Ollama 是一个轻量级开源框架,用于在本地机器上运行大语言模型。它封装了 llama.cpp,提供易用的 CLI 和 REST API,自动处理模型下载、量化、GPU 加速和内存管理。
本地运行 LLM 有三大优势:数据完全私密不会离开你的机器,零 API 成本无限查询,低延迟推理无需网络往返。
Ollama 已成为 2026 年本地 LLM 推理的事实标准,拥有超过 200,000 个 GitHub star,与所有主流 AI 框架集成。支持 macOS、Linux 和 Windows。
安装指南
macOS(Intel 和 Apple Silicon)
Ollama 对 macOS 有一流支持,Apple Silicon 上自动启用 Metal GPU 加速。安装不到一分钟。
# Option 1: Download from ollama.com (recommended)
# Visit https://ollama.com/download and install the .dmg
# Option 2: Install via Homebrew
brew install ollama
# Start the Ollama service
ollama serve
# In a new terminal, run your first model
ollama run llama3
# Verify installation
ollama --version
# ollama version 0.6.2Linux
在 Linux 上,官方安装脚本会处理一切,包括 NVIDIA CUDA 驱动检测。Ollama 作为 systemd 服务运行。

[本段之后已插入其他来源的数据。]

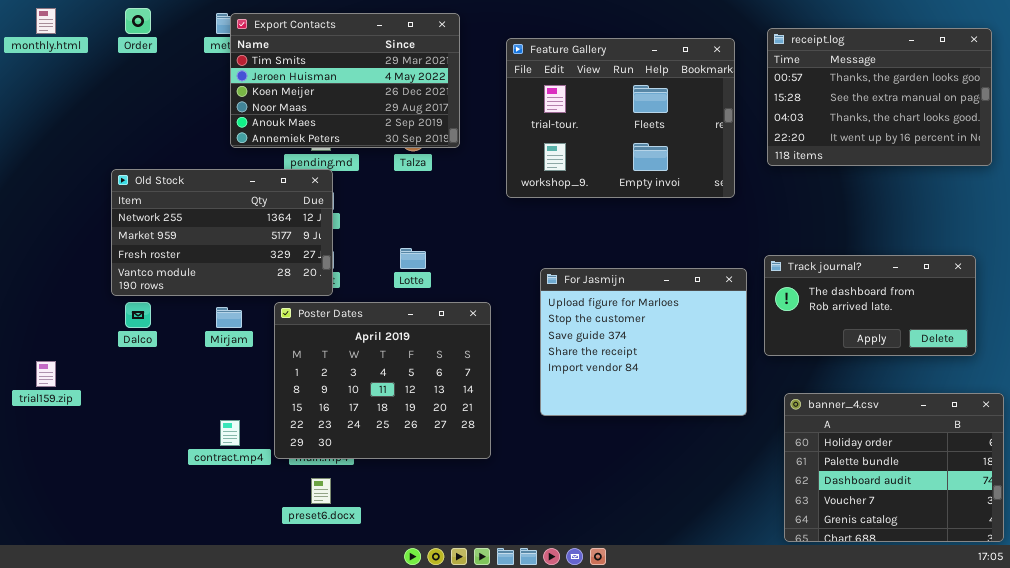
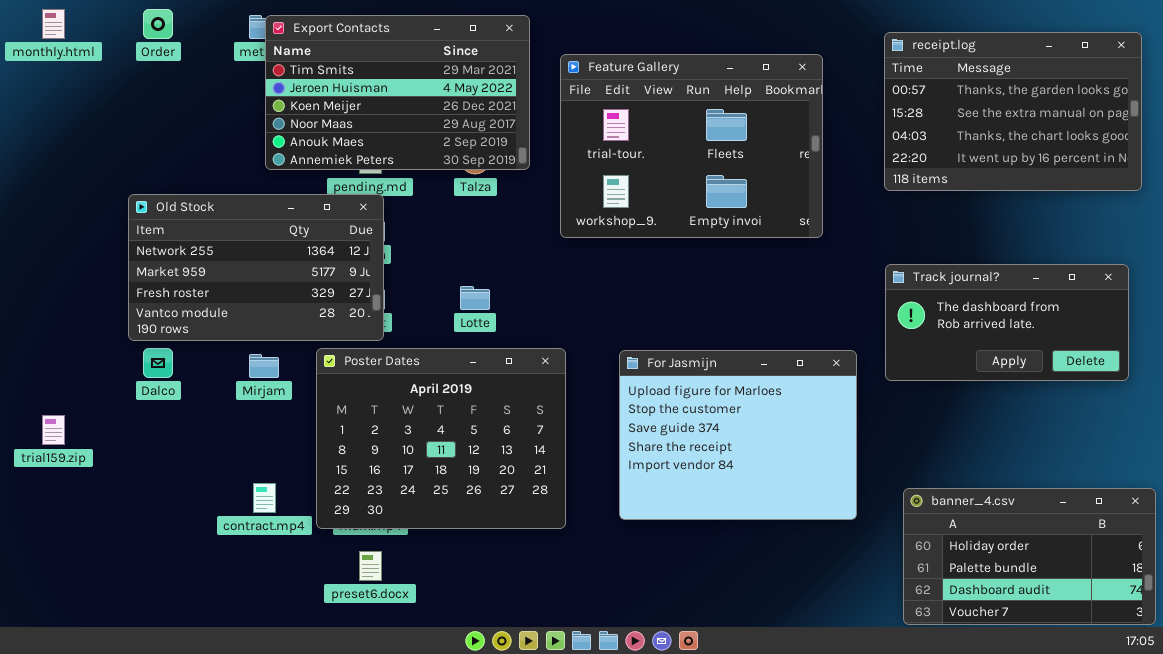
Feature Gallery: [506,38,735,198] -> [560,54,823,238], moved
Track journal?: [764,255,976,356] -> [885,264,1129,381], moved
For Jasmijn: [540,268,747,416] -> [619,350,857,520], moved
banner_4.csv: [784,393,1004,542] -> [903,488,1156,625], resized

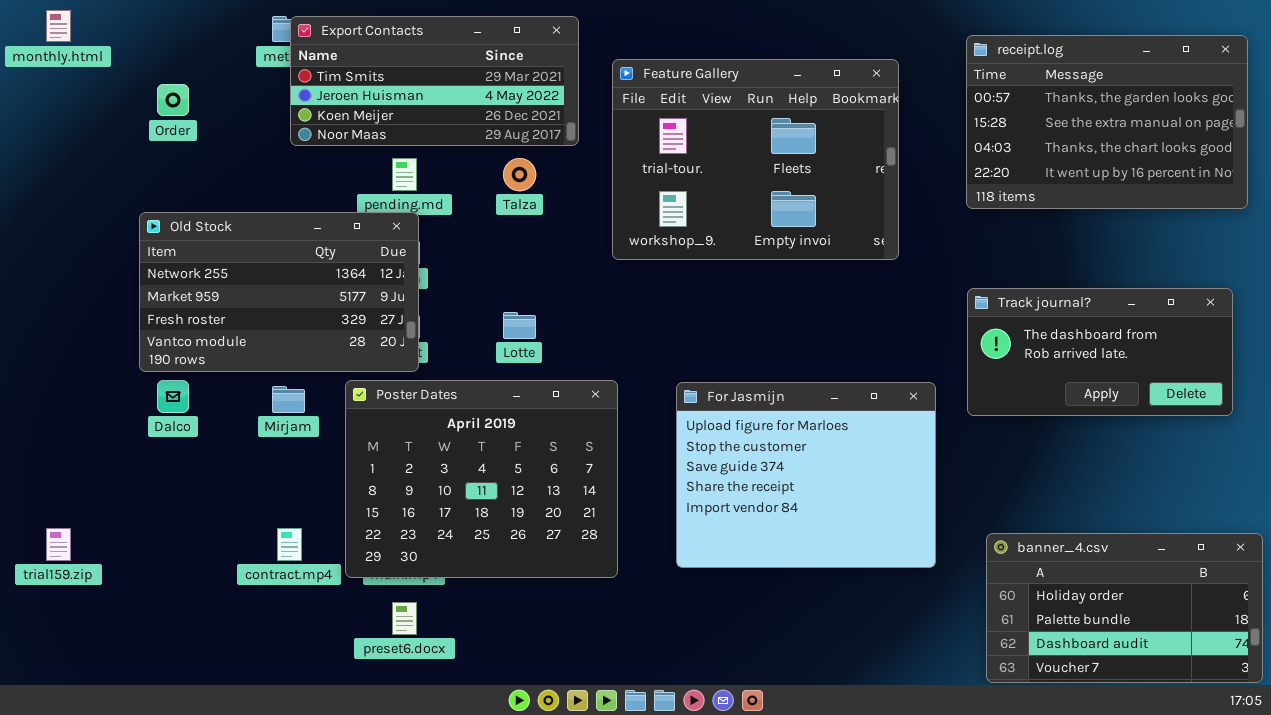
Order: [143,9,173,39] -> [157,84,189,116], moved
Export Contacts: [265,15,530,170] -> [290,16,579,146], resized
trial159.zip: [42,415,65,445] -> [46,528,71,561], moved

# One-line install (detects NVIDIA CUDA automatically)
curl -fsSL https://ollama.com/install.sh | sh
# Start Ollama as a systemd service
sudo systemctl enable ollama
sudo systemctl start ollama
# Check service status
sudo systemctl status ollama
# Run a model
ollama run llama3
# View logs for debugging
journalctl -u ollama -fWindows
Ollama 现在有原生 Windows 安装程序,支持 NVIDIA 和 AMD 显卡的 GPU 加速。不再需要 WSL2。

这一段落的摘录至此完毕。